Check every line in the listing below for "заявку". Copy the ones where it occurs.
_____
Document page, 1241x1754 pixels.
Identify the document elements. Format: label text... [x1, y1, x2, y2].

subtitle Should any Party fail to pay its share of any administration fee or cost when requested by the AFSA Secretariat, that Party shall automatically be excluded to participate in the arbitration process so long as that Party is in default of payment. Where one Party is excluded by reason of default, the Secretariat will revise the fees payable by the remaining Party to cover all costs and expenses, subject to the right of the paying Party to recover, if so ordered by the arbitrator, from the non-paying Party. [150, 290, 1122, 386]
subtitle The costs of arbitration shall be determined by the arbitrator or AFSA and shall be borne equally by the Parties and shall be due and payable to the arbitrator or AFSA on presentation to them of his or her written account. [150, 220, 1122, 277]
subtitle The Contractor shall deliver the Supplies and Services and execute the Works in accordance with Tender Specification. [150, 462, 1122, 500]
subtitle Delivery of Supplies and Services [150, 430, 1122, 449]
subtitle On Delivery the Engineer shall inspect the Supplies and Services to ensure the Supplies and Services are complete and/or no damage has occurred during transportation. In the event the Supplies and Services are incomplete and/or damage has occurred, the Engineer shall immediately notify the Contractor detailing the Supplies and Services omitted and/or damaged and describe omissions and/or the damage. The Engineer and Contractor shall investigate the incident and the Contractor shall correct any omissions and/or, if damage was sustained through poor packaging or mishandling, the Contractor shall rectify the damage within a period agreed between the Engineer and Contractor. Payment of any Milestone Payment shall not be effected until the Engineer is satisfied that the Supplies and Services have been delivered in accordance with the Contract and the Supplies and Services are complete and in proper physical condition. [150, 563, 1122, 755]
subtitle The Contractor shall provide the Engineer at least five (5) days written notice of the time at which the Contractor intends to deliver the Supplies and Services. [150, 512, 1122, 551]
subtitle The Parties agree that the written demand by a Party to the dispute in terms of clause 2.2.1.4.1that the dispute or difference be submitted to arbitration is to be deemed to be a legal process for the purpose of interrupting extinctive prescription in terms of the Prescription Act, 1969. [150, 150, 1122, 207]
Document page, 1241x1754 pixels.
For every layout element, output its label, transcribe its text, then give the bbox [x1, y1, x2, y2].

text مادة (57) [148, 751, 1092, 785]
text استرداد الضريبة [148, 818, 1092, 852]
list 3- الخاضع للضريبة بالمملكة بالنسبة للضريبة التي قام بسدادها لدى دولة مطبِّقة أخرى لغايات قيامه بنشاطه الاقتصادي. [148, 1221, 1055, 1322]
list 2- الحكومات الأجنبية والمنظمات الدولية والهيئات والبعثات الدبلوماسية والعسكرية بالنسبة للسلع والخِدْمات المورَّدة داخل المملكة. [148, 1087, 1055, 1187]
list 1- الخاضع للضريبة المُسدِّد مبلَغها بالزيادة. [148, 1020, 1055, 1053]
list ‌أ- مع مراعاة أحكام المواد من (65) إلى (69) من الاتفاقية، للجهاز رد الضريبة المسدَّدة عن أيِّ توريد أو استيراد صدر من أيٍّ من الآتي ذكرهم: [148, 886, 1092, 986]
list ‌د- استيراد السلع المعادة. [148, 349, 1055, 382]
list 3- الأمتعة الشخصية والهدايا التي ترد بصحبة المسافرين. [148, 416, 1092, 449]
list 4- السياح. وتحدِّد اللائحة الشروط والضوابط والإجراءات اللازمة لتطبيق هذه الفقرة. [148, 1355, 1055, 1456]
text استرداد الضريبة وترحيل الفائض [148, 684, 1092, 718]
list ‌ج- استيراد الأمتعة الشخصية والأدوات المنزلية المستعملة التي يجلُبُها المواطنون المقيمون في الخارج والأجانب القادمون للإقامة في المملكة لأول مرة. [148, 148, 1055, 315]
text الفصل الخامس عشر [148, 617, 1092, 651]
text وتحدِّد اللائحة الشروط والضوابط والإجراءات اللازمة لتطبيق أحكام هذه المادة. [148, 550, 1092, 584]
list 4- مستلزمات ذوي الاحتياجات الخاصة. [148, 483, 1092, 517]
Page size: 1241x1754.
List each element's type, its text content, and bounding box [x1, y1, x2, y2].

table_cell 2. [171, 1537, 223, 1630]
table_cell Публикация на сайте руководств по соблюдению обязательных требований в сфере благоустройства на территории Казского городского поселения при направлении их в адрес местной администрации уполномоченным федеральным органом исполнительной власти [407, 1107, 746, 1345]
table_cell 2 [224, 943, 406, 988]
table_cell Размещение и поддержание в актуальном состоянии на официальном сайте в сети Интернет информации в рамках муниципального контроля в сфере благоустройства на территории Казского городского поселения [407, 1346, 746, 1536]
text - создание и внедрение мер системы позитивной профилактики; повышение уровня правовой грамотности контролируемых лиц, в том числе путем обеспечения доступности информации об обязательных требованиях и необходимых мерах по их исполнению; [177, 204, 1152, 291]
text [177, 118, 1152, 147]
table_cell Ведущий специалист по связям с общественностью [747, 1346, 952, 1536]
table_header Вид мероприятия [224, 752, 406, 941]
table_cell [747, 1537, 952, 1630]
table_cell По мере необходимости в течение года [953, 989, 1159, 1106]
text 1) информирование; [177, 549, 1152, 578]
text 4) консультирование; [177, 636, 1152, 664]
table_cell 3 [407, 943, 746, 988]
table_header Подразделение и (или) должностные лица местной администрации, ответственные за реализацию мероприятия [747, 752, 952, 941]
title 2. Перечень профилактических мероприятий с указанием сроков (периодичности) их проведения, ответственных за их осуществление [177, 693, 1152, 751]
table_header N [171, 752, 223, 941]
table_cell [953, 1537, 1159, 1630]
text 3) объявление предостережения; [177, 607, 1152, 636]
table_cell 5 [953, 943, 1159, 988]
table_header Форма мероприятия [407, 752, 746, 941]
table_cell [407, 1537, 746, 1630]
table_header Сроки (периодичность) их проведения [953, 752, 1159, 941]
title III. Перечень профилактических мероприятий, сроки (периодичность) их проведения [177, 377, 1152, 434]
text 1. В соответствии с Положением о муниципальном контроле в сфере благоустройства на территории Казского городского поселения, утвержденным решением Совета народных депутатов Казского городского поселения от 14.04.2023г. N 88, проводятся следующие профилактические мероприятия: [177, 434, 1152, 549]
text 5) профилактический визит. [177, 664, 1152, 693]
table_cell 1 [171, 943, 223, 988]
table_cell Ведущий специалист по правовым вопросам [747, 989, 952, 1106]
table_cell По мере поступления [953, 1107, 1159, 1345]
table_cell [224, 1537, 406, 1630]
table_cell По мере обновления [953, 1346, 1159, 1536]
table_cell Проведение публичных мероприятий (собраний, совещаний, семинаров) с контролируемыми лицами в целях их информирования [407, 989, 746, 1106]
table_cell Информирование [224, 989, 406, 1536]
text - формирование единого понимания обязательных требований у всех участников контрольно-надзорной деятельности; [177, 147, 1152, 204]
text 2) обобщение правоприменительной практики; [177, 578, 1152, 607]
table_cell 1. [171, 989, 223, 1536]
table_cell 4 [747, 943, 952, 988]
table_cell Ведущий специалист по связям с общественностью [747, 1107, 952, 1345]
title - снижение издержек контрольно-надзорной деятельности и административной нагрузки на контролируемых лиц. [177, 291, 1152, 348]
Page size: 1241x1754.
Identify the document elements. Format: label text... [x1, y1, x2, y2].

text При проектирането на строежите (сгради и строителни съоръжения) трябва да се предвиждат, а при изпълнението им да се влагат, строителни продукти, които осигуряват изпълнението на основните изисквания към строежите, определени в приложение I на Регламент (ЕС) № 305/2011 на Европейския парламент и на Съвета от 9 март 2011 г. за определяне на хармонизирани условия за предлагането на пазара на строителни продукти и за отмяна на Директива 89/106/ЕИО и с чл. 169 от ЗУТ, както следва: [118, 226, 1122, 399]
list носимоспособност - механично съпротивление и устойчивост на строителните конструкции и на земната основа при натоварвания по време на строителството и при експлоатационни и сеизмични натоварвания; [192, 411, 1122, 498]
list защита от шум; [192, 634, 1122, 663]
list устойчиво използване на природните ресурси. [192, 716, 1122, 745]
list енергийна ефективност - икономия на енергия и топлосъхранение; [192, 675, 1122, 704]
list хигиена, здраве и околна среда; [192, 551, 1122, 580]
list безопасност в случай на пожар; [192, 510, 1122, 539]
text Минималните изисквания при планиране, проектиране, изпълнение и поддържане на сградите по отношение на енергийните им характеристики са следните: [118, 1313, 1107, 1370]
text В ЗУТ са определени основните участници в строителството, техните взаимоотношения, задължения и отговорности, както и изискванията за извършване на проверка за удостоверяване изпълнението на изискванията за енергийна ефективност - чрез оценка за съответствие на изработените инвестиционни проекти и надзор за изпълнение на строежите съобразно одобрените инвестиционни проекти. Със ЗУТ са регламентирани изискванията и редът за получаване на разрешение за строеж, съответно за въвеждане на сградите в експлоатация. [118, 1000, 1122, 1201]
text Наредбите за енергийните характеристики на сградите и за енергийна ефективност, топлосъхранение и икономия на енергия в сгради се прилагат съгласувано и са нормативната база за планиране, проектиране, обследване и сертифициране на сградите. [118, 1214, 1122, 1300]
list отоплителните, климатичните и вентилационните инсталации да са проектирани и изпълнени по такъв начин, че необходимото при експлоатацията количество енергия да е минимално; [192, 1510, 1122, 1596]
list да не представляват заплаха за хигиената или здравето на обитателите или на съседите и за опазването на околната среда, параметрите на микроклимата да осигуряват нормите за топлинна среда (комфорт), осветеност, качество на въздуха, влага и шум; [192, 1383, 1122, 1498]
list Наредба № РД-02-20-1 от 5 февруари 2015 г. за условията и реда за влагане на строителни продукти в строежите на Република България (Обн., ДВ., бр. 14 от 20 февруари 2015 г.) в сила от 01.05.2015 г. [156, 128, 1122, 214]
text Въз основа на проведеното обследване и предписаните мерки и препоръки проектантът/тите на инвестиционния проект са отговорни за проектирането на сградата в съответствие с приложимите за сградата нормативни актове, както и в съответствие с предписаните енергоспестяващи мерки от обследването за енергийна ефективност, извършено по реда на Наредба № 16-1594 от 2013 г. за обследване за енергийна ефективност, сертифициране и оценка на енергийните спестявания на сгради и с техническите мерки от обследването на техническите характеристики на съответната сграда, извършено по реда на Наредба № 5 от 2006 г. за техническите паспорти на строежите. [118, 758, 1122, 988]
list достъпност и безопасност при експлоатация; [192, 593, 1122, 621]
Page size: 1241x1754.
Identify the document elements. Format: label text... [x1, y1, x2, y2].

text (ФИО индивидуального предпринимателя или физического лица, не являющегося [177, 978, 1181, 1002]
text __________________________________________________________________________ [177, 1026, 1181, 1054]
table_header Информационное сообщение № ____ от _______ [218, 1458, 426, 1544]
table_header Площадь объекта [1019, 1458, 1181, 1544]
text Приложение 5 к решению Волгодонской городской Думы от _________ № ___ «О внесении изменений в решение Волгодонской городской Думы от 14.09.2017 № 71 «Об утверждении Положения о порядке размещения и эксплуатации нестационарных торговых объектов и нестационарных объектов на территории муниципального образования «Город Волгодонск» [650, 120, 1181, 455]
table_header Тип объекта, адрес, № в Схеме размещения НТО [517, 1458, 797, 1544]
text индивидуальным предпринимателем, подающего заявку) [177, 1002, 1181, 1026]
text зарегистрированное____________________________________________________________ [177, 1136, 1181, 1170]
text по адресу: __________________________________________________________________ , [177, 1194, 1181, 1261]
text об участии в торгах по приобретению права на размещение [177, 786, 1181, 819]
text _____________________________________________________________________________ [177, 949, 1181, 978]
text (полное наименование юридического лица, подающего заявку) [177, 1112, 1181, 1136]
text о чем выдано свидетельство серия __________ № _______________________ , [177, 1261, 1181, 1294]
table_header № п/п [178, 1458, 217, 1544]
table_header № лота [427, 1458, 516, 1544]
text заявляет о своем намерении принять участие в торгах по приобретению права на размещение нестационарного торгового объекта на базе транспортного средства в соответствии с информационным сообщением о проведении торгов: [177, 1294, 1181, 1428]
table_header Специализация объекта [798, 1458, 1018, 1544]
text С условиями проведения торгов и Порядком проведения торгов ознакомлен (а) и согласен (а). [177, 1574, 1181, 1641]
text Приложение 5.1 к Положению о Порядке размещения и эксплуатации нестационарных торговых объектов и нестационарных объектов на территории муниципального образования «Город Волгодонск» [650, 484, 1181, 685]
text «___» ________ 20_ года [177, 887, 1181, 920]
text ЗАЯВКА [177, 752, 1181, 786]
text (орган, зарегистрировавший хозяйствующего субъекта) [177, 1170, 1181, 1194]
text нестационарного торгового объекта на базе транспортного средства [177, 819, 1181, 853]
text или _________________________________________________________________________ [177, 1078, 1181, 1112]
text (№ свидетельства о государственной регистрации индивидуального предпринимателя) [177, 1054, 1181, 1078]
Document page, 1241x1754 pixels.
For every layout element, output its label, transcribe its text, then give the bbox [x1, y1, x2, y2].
_____
_ANSWER BOX_
text индивидуальным предпринимателем, подающего заявку) [177, 1002, 1181, 1026]
text (полное наименование юридического лица, подающего заявку) [177, 1112, 1181, 1136]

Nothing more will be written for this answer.